The Long Carbon-Slick of Electric Cars
I expect electric cars to produce less carbon dioxide per mile than gasoline powered cars. They do, but I expected a bigger difference. Unfortunately, electric cars take much more electricity to produce than a comparable gasoline powered car. I hoped an electric car would produce much less CO2 over its lifetime, but that isn’t the case. It produces some less, but not a great deal less CO2. We are talking about an 11 percent improvement at the end of six years. The reason is that the electricity used to charge the car has its own carbon foot print just as the electricity used to build the electric car had its footprint. Here is the graph using our current mix of electric power.
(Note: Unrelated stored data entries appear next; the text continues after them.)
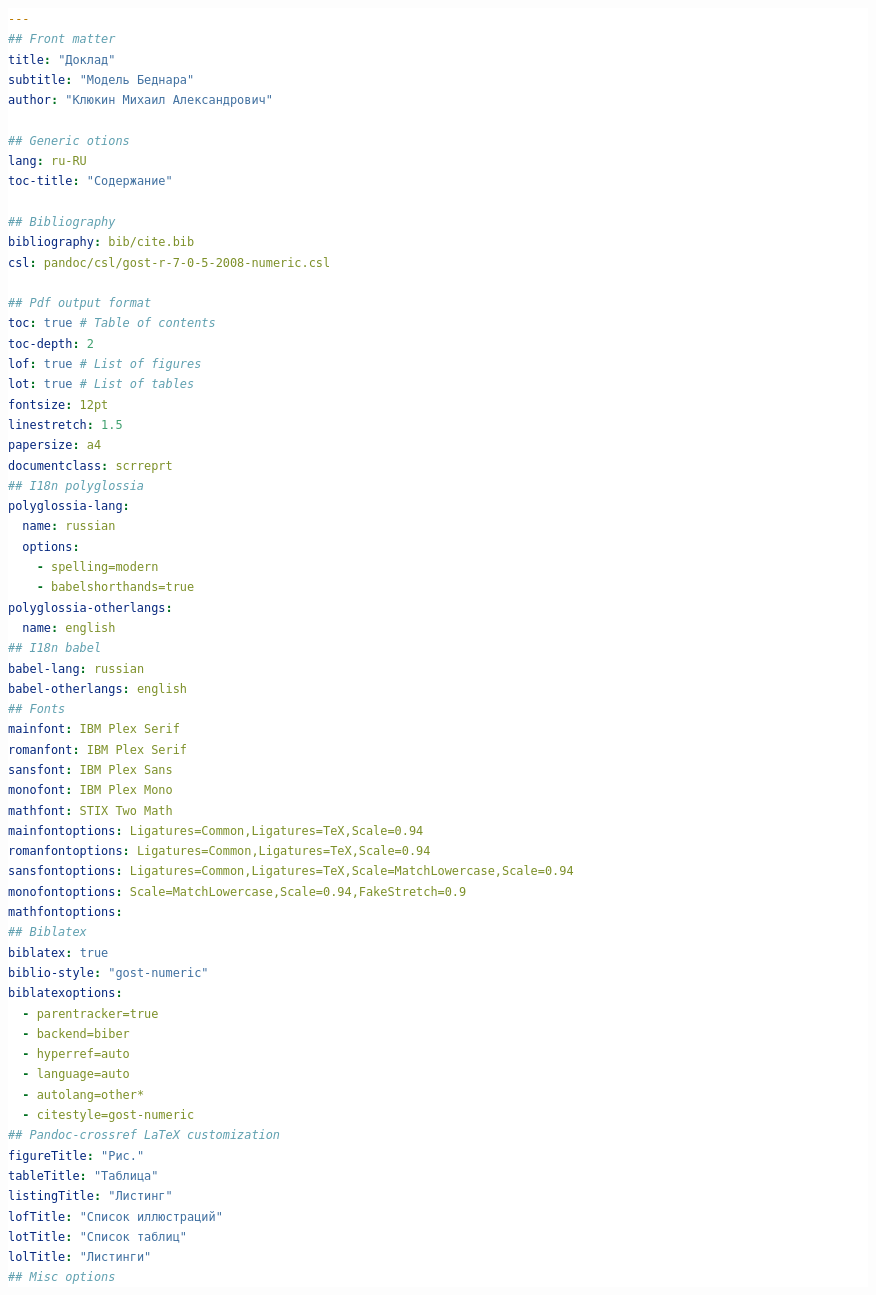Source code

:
 ```yaml
---
## Front matter
title: "Доклад"
subtitle: "Модель Беднара"
author: "Клюкин Михаил Александрович"

## Generic otions
lang: ru-RU
toc-title: "Содержание"

## Bibliography
bibliography: bib/cite.bib
csl: pandoc/csl/gost-r-7-0-5-2008-numeric.csl

## Pdf output format
toc: true # Table of contents
toc-depth: 2
lof: true # List of figures
lot: true # List of tables
fontsize: 12pt
linestretch: 1.5
papersize: a4
documentclass: scrreprt
## I18n polyglossia
polyglossia-lang:
  name: russian
  options:
	- spelling=modern
	- babelshorthands=true
polyglossia-otherlangs:
  name: english
## I18n babel
babel-lang: russian
babel-otherlangs: english
## Fonts
mainfont: IBM Plex Serif
romanfont: IBM Plex Serif
sansfont: IBM Plex Sans
monofont: IBM Plex Mono
mathfont: STIX Two Math
mainfontoptions: Ligatures=Common,Ligatures=TeX,Scale=0.94
romanfontoptions: Ligatures=Common,Ligatures=TeX,Scale=0.94
sansfontoptions: Ligatures=Common,Ligatures=TeX,Scale=MatchLowercase,Scale=0.94
monofontoptions: Scale=MatchLowercase,Scale=0.94,FakeStretch=0.9
mathfontoptions:
## Biblatex
biblatex: true
biblio-style: "gost-numeric"
biblatexoptions:
  - parentracker=true
  - backend=biber
  - hyperref=auto
  - language=auto
  - autolang=other*
  - citestyle=gost-numeric
## Pandoc-crossref LaTeX customization
figureTitle: "Рис."
tableTitle: "Таблица"
listingTitle: "Листинг"
lofTitle: "Список иллюстраций"
lotTitle: "Список таблиц"
lolTitle: "Листинги"
## Misc options
```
Electric cars and gas cars are equal at 43 thousand miles. Battery cell replacement starts at about 60,000 miles so the electric car’s carbon curve bends upward at that point. At 60 thousand miles you have to build new battery cells, and that takes electricity. You have to recycle old cells, and that takes electricity. You know where electricity comes from. I stopped at 60 thousand miles because we don’t know how many new cells it will take to keep the electric cars running as they age.
You should advocate for nuclear power if you really want to use less carbon. Nuclear power has a carbon footprint that is about 17 times smaller than solar power and 150 times smaller than coal. An added benefit is that nuclear power would lower the initial carbon footprint of gasoline powered cars as well.
I didn’t see numbers for hybrid, diesel or natural gas powered cars. That would be interesting.